In your case, the integral can be seen as a sum, since most generally in each minute the function value is the same. However, your data has unequal time intervals. This can be seen as missing points of the function. Let me explain: for each minute x, you should have a price f(x). But for some times say x=5, f(x) is undefined.
One of the ways you can get rid of discontinuities of a function is interpolation - assign some value to the missing points, according to some rules of calculation. The simpliest algorithm is "keeping the previous value", which is essentially lakesh's idea.

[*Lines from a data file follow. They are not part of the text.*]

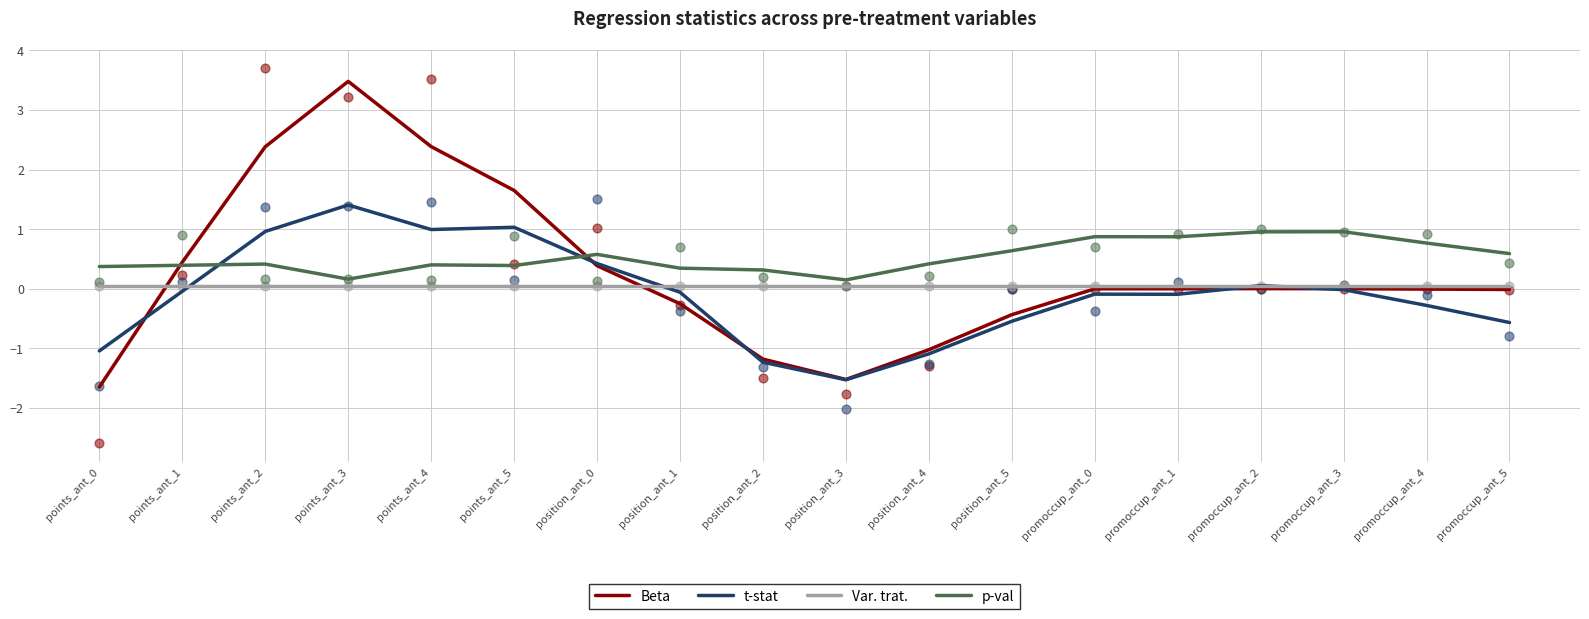

At which category is the sum across all series the highest?

points_ant_3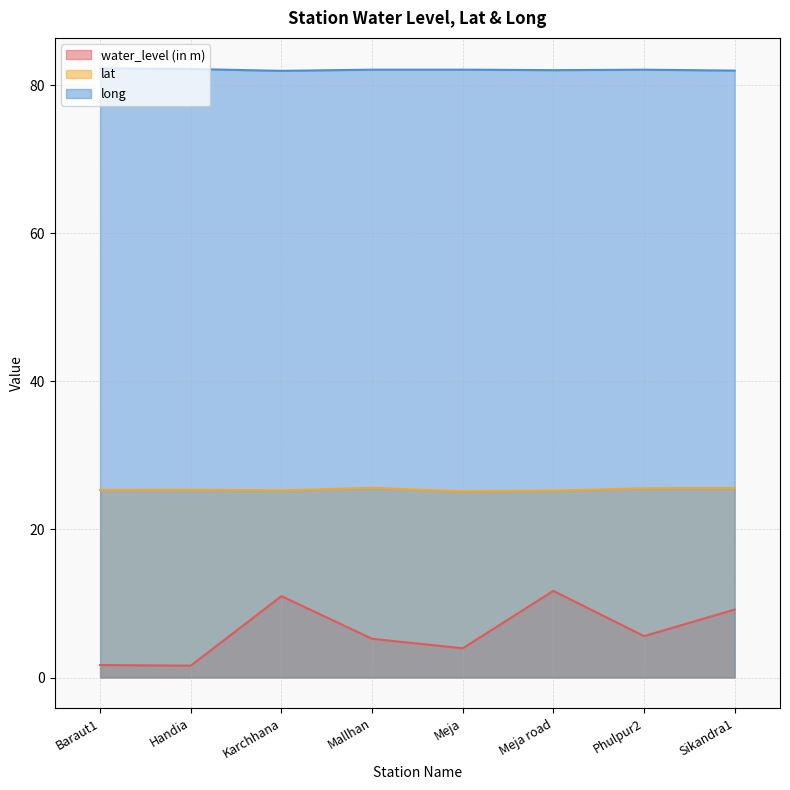

What is the minimum value for lat?

25.1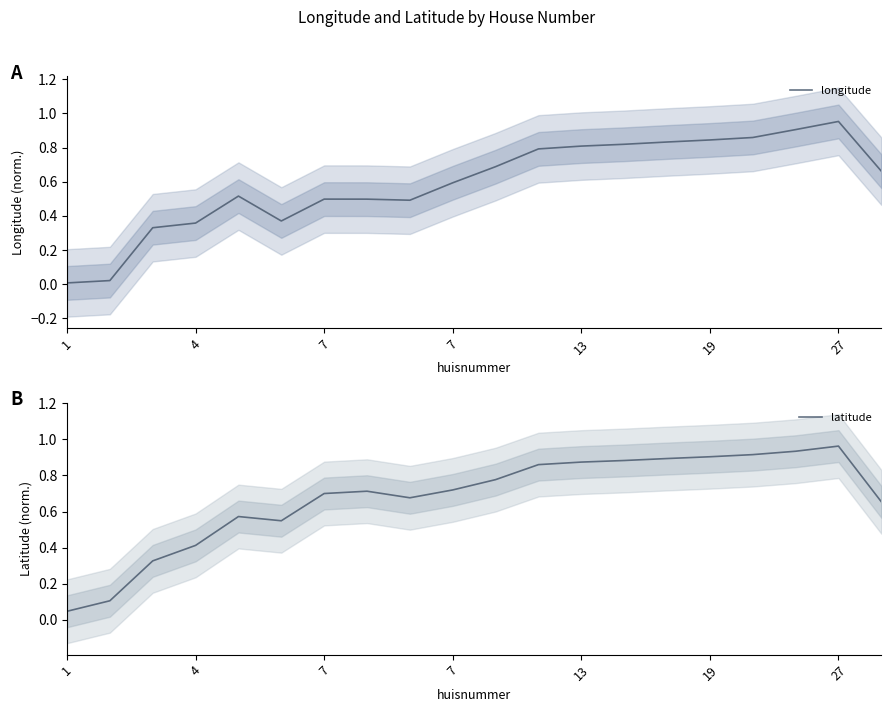

Does the chart display data point markers on the line(s)?

No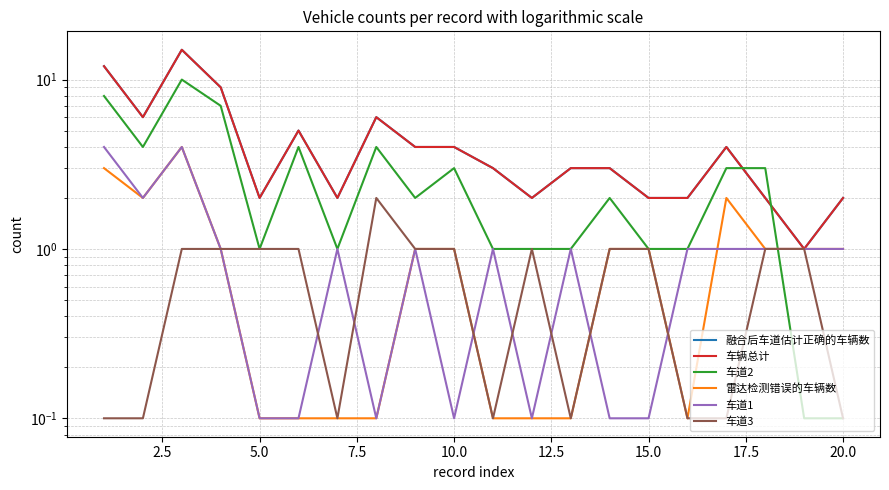

How many intersections are there between 车道1 and 雷达检测错误的车辆数?

4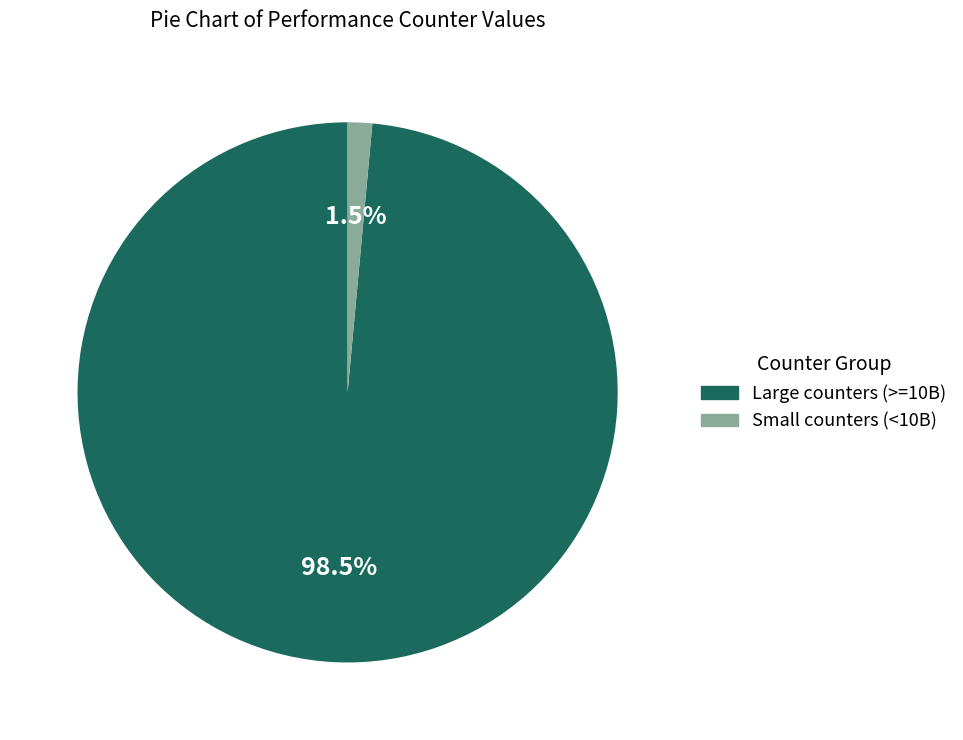

Is there a majority slice in this chart?

Yes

But the benefit of thinking in this aspect lies in the ability to make your data more accurate. It may not apply to a stock market case, but should be true generally, such as a temperature measuring or wind speed, which is guaranteed to smoothly change over the time (rather than keeping constant for 2 minutes and suddenly change in one second). You can use different interpolation techniques to polish the data. "Polishing" in this sense is ok because in any way you have to use the concept of "average". A good interpolation should make the data closer to a model that has been proven to work with the real problem.
CODE - I set the max interval to 5 minutes to show huge difference between the two methods. It depends on your observation and experience to decide which (or any other) method is the best to "predict the past".
% reproduce your scenario
N = 20;
max_interval = 5;
time = randi(max_interval,N,1);
time(1) = 1; % first minute
price = randi(10,N,1);
figure(1)
plot(cumsum(time), price, 'ko-', 'LineWidth', 2);
hold on
% "keeping-previous-value" interpolation
interp1 = zeros(sum(time),1)-1;
interp1(cumsum(time)) = price;
while ismember(-1, interp1)
interp1(interp1==-1) = interp1(find(interp1==-1)-1);
end
plot(interp1, 'bx--')
% "midpoint" interpolation
interp2 = zeros(sum(time),1)-1;
interp2(cumsum(time)) = price;
for ii = 1:length(interp2)
if interp2(ii) == -1
t1 = interp2(ii-1);
t2 = interp2( find(interp2(ii:end)>-1, 1, 'first') +ii-1);
interp2(ii) = (t1+t2)/2;
end
end
plot(interp2, 'rd--')
% "modified-midpoint" interpolation
interp3 = zeros(sum(time),1)-1;
interp3(cumsum(time)) = price;
for ii = 1:length(interp3)
if interp3(ii) == -1
t1 = interp3(ii-1);
t2 = interp3( find(interp3(ii:end)>-1, 1, 'first') +ii-1);
alpha = 1 / find(interp3(ii:end)>-1, 1, 'first');
interp3(ii) = (1-alpha)*t1 + alpha*t2;
end
end
plot(interp3, 'm^--')
hold off
legend('original data', 'interp 1', 'interp 2', 'interp 3')
fprintf(['"keeping-previous-value" (weighted sum) \n', ...
' result: %2.4f \n'], mean(interp1));
fprintf(['"midpoint" (linear interpolation) \n', ...
' result: %2.4f \n'], mean(interp2));
fprintf(['"modified-midpoint" (linear interpolation) \n', ...
' result: %2.4f \n'], mean(interp3));
Note: undefined points should be presented by NaN, but -1 seems easier to play with.
This is my suggestion.
Since you have unequal intervals of data, convert it into equal intervals of data keeping the price constant between unequal intervals.
Then you can use tsmovavg to calculate the moving average of the price series then.
If you are willing to discretize the time value of your data points, the solution should be very straightforward. No matter what kind of window you choose, as long as it's Lipschitz, it can be computed or approximated in amortized O(1) time for each data point or time step using approaches like summed area table.
Else, use a rectangular running window of fixed width that only 'snaps' to data points. Specifically, update the summation of values of all data points within the window only when a data point is joining/leaving the window.
However, if you want to use custom weights for your data points, the method described above no longer works. You can, of course, approximate your spatial kernel with multiple box functions. Otherwise, you might want to look into general bilateral filtering algorithms, as the problem can be formulated as bilateral filtering with a constant range kernel. See the paper Adaptive Manifolds for Real-Time High-Dimensional Filtering for a recently developed algorithm that's relatively easy to implement on this topic. The author's website also provides code in MATLAB.